TJX, the US-based value retailer and parent company of TK Maxx, has raised its profit outlook as it reports a lift in sales.
Overall store sales increased by 3% in the first quarter, ending April 29, accelerated by an increase in customer footfall.
Net sales reached $11.8bn (£9.47bn), up 3% compared to the same period last year.
TJX Canada saw 1% growth in-store sales, while TJX International, which includes its European and Australian arms, saw a 4% rise in store sales.
The group’s profit before-tax margin was 10.3% – well above its previous expectations and exceeding last year’s first-quarter pre-tax profit margin of 7.5%.
As a result, TJX expects store sales to be up by 2% to 3% in the year ending February 3, 2024, and for its pre-tax profit margin to be between 10.3% and 10.5%.
TJX chief executive Ernie Herrman said: “I am very pleased with our first-quarter performance. Our pre-tax profit margin and earnings per share both significantly exceeded our plan and our 3% comparable store sales increase was at the high end of our plan. Our comp sales growth was driven by an increase in overall customer traffic and a 5% comp sales increase at Marmaxx, our largest division.
“HomeGoods’ comp sales were down following extraordinary growth during the pandemic. TJX Canada and TJX International both delivered comp sales growth and customer traffic increases. With our above-plan profit performance, we are raising our full-year guidance for both pre-tax profit margin and earnings per share.

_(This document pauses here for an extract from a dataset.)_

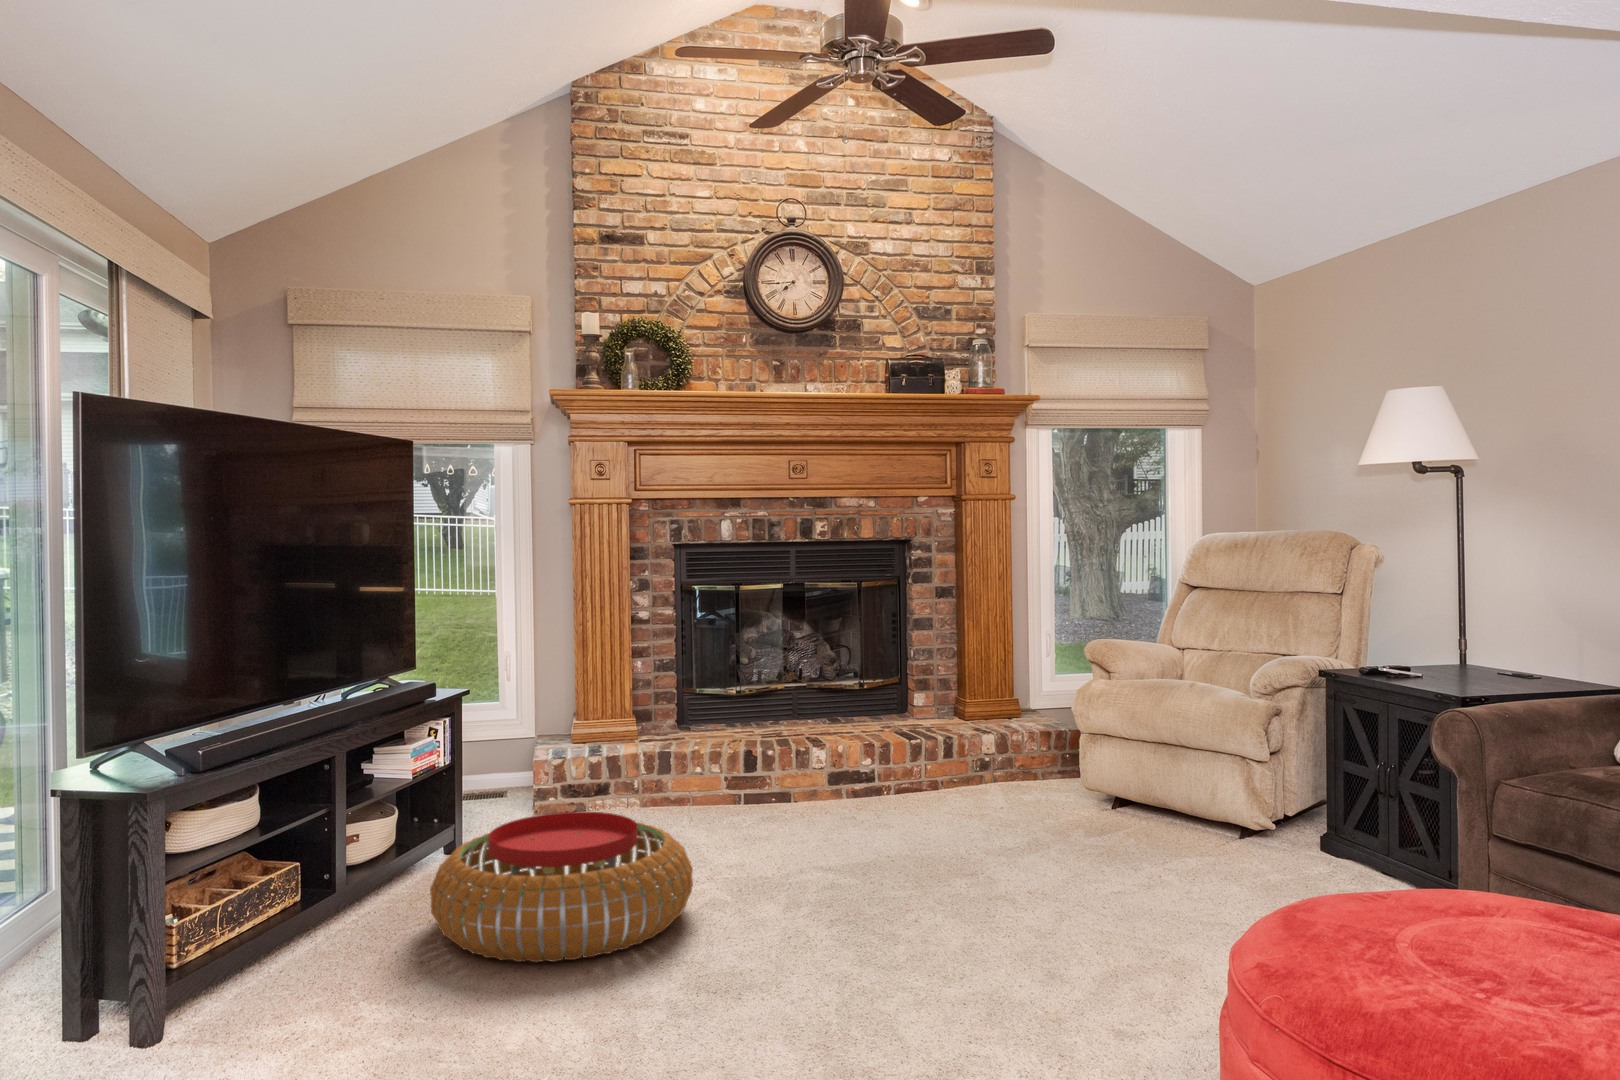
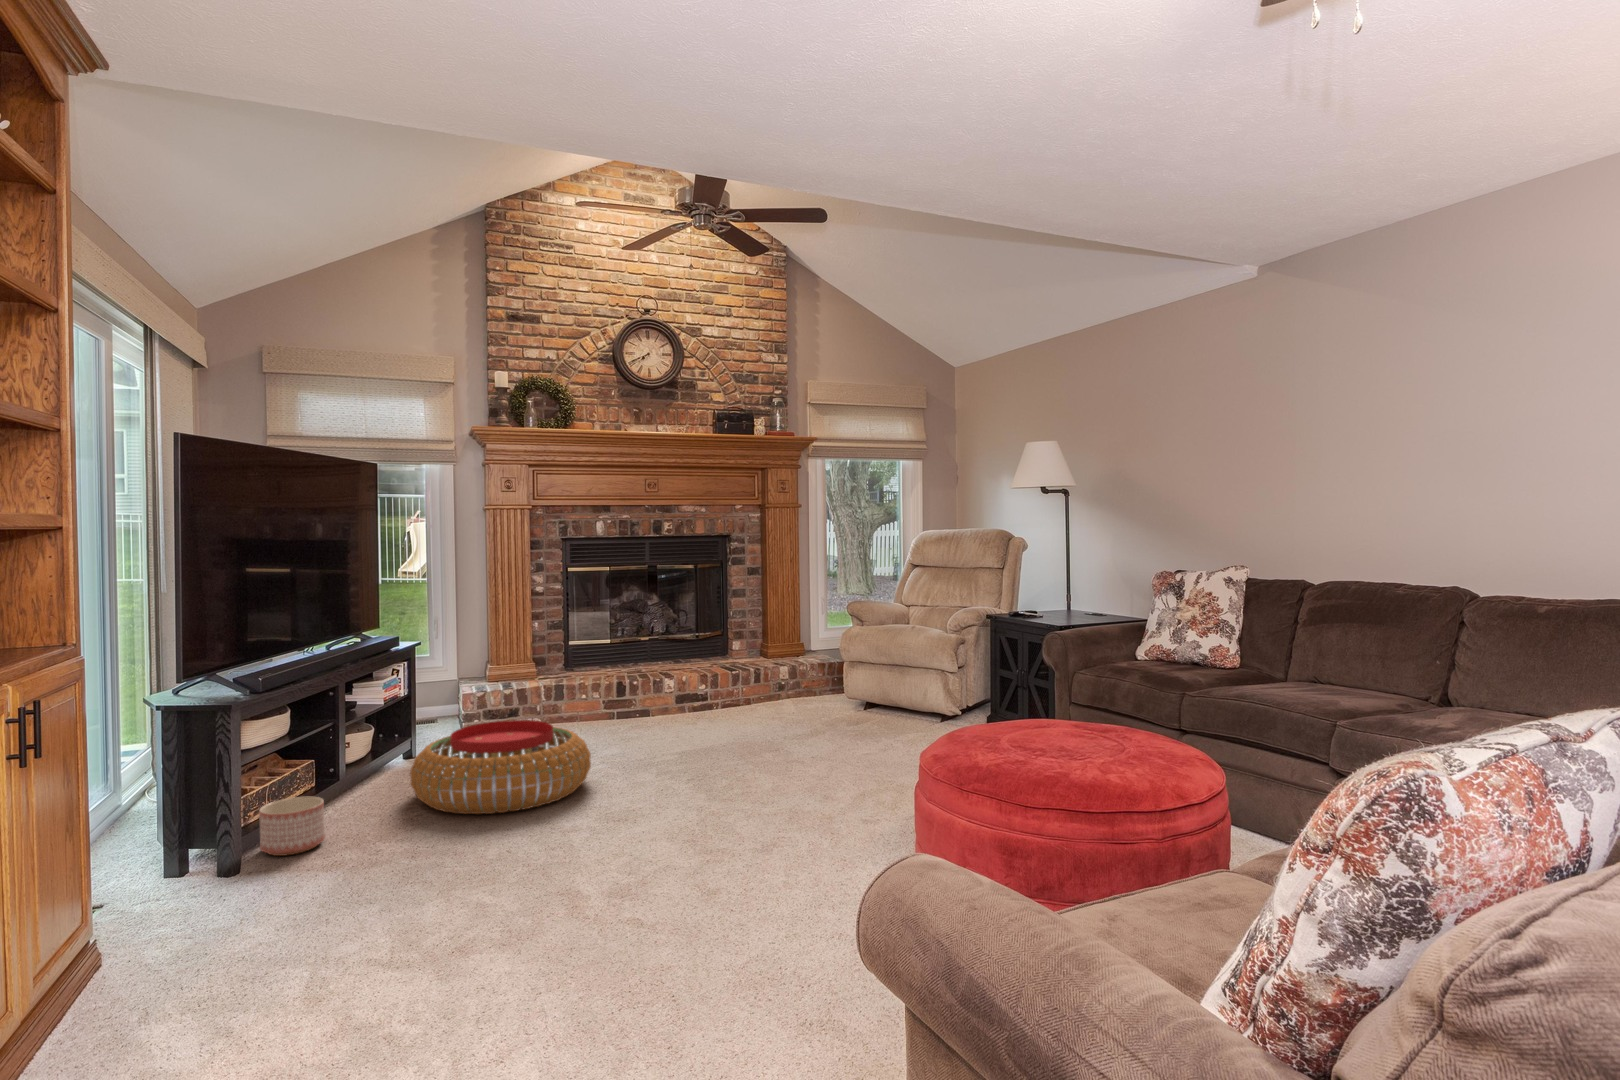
planter: none [198,926,293,1019] -> present [259,797,325,856]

“The strength and flexibility of our off-price business model, the depth of our organisation’s expertise and our wide demographic reach all give me great confidence in our ability to continue to succeed in today’s retail environment. Going forward, I am confident that we have significant opportunities to grow sales, drive customer traffic, capture market share and improve the profitability of our company.”